Cheat-Seeking Missles

Friday, August 24, 2007

Greens With Green

Can you be green when you've got lotsa green?

It used to be that being megawealthy meant being able to burn through resources with gay abandon, and shopping at the Big 'n Tall store for your carbon footprint. Just check out this handy table, courtesy of The Wealth Report in today's WSJ:

COMPARING BOATS AND JETS
Boats 186-Foot Yacht 20-Foot Boat,
150-HP Motor
Fuel Used Per Hour at Cruise Speed 224 gallons 4 gallons
C02 Generation 2.3 tons/hour 0.04 ton/hour
Jets Gulfstream G400 Boeing 777
Fuel Use Per Passenger Per Hour 100 gallons 6 gallons
C02 Emissions Per Hour one ton per passenger 0.06 ton per passenger
Sources: Estimates by Carbon Fund, Boston Whaler, V1 Jets Jets.com, Carbon Fund, Boeing
























Oh, ouch, Bunny! Do you think we should ask the servants to dial it back a bit?

Some wealthy just blow off the guilt and leave the greening to the little people, while others make a stab at correcting for their indulgences, buying carbon offsets, using their yachts to gather ocean temperature and salinity data for scientists, and building houses like this:
The U.S. Green Building Council has certified at least three mansions for being leaders in environmental design, including one owned by Ted Turner's daughter, Laura Turner Seydel, and her husband, Rutherford, in Atlanta. [How can you not be rich with a name like Rutherford Seydel?] The 7,000-square-foot-plus house, called EcoManor, is equipped with 27 photovoltaic panels on the roof, rainwater-collecting tanks for supplying toilet water, and "gray water" systems that use water from the showers and sinks for the lawn and gardens. The top of the house is insulated with a soy-based foam that is more efficient than fiberglass. The home has 40 energy monitors and a switch near the door that turns off every light in the house before the family leaves.

Mr. Seydel says the couple's energy bill is about half that of comparable homes.
All this is commendable because we are told to be good stewards of God's gifts to us, and there's a host of new businesses forming to salve the guilt of Greens with Green. But we are so off-base on all this.

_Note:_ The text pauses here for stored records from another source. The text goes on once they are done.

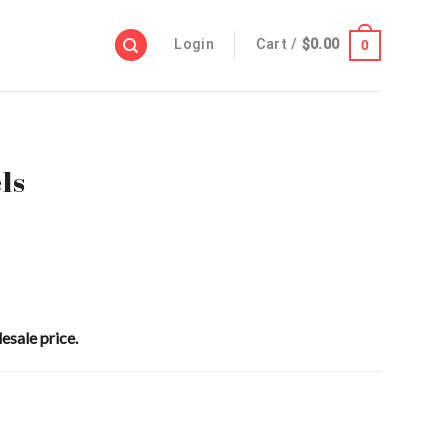
Login
Cart /
$
0.00
0
ls
esale price.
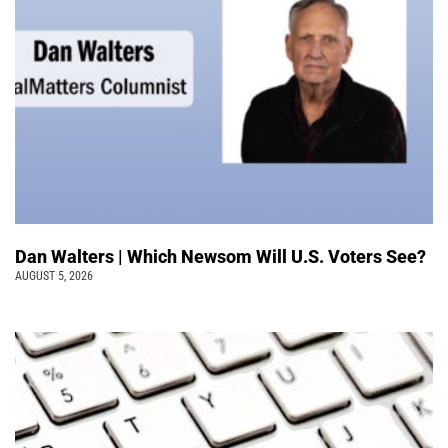
Dan Walters | Which Newsom Will U.S. Voters See?
AUGUST 5, 2026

The Greens with Green aren't the problem; the little people are the problem. In this case, the societies that are still dependent on wood, coal, charcoal and low-grade petroleum products for most of their fuel -- that would be China, India, most all of Africa and South Asia and lots of South America.

That's where the pollution comes from, that's where the carbon gets pumped into the atmosphere. The way to solve the problem is to make it possible for the people in these societies to make money and have a political voice.

Greens with Green, however, are usually too busy funding the groups that are working to stop the development of third world countries in the name of the environment -- from China's massive Three Canyons Dam to small hydroelectric and industrial projects in off the beaten track countries -- not seeing that holding back progress is holding back the process of moving to more efficient fuels.

Funding the industrialization of the third world would be a fine way for the rich to offset their massive carbon burns, but chances are, their offsets go to plant more trees there, which will eventually be cut by poor villagers who either will be thrown in jail for trying to survive, or will burn the wood, the least efficient, most carbon-generating fuel of all.